This article covers tax related hot topics relevant for Dealers. Firstly, the strength of the market for second-hand cars is giving rise to luxury car tax (LCT) liabilities Dealers may not be aware of. Secondly, the Australian Tax Office (ATO) continues to roll out review products, with top 500 reviews and business systems reviews being seen in the industry. What this means for Dealers is considered further below.
Strength of the second-hand car market raising unique luxury car tax issue
Dealers have in the past assumed that luxury cars previously subject to a retail sale are not subject to luxury car tax (LCT) when subsequently sold. However, this assumption is not without risk, particularly in the present market.
For this assumption to hold true generally either:
- the total LCT payable in respect of the previous retail sale/s must equal or exceed the LCT that would be payable in respect of the sale the Dealer is considering making.
- the car is more than 2 years old as defined for LCT purposes (meaning broadly more than 2 years have passed since the point the car was imported and cleared through customs) by the time it is subject to a subsequent retail sale.
Dealers generally have a good sense of how old a car might be based on compliance date. However, determining the amount of LCT previously payable in respect of the car can present greater challenges.
Whilst it may ordinarily be the case that total LCT payable in respect of the previous retail sale/s equals or exceeds the LCT that would be payable in respect of the sale the Dealer is considering making given luxury cars typically decrease in value following the first retail sale, relatively strong demand for second-hand cars over the last 12 months has pushed the value of these cars up and second-hand cars are being sold at new car retail level prices for a second or third time within the 2 year window.
In this context Dealers are required to pay LCT top up amounts in relation to the subsequent sale of these cars – the top up representing LCT payable in respect of the sale of the car less LCT previously payable.

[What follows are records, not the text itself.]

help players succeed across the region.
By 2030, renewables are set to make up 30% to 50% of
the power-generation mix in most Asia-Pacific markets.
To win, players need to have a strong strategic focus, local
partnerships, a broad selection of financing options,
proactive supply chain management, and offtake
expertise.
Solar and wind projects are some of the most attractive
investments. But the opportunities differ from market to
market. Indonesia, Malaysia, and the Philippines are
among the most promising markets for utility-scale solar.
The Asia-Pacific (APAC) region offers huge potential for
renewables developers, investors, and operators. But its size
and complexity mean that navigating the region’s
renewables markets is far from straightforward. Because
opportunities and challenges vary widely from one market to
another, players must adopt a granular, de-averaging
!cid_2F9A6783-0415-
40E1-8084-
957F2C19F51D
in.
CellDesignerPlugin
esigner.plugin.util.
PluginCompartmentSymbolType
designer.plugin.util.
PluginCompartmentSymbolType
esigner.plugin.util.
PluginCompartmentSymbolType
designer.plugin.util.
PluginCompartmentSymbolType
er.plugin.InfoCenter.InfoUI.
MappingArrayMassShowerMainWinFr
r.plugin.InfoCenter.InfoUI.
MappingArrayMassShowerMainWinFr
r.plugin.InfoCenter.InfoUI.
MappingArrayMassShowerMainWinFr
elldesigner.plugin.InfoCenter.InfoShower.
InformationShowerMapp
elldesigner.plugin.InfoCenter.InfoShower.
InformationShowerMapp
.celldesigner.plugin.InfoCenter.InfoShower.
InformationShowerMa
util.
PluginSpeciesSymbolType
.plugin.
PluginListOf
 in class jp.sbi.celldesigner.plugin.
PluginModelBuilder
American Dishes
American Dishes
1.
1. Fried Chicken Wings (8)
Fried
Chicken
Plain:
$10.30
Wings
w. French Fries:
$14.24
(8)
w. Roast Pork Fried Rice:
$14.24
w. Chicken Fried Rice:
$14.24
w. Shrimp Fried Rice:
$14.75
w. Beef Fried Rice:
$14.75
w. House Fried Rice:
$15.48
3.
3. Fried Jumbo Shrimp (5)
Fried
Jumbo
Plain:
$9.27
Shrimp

This illustrates the need for Dealers to consider the amount of LCT previously payable in respect of a particular car and how old the car is. Dealers should not assume LCT is not payable in relation to the sale of a second-hand car market merely because it has previously been the subject of a retail sale.
In addition, the ATO expects Dealers to have support for the view taken as to the amount of LCT previously payable in respect of a car. Accordingly, documentation evidencing the efforts of Dealers to reasonably determine the LCT previously payable in respect of the car should be held in accordance with tax record keeping requirements.
ATO review activity
In recent years the ATO has developed a number of review ‘products’ which vary in scope depending on the nature and size of taxpayers they are targeted at. The ATO’s ‘Top 500’ reviews, focused on Australia’s top 500 largest private groups, and ‘business systems’ reviews are being seen in the industry.
Whilst the scope of these reviews varies, they have in common a focus on tax governance, including systems and processes relevant for tax compliance. In broad terms the ATO is looking for objective evidence that these systems and processes are appropriate for the taxpayer and operating effectively. The ATO encourages taxpayers to adopt the mindset of: what would happen if the finance team left today? Would new team members be able to step in and continue to ensure tax obligations are met?
As Dealers trade in high value assets, they can breach thresholds set by the ATO for these programs. However, given Dealers generally operate with a relatively lean finance function, Dealers may not have rigorous tax control frameworks and supporting documentation the ATO expect to see. In the event of a review, this is an area where a practical discussion with the ATO case officer is required to balance the ATO’s prescriptive expectations against what is practical and value additive to the business.
In preparation for reviews of this kind, Dealers should review their tax compliance processes and consider what supporting documentation is available. For example, key tax governance documentation may include:
- tax control framework/policy;
- income tax, GST and FBT return procedure manuals;
- AP and AR procedures manuals;
- roles and responsibilities matrix; and
- tax controls testing plan.
In addition to summarising processes these documents should highlight controls such as layers of review, checks and reconciliations performed etc.
This article is written by André Spnovic, Partner, and Andrew Cheney
Senior Manager, of Indirect Tax at Deloitte Tax Services Pty Ltd.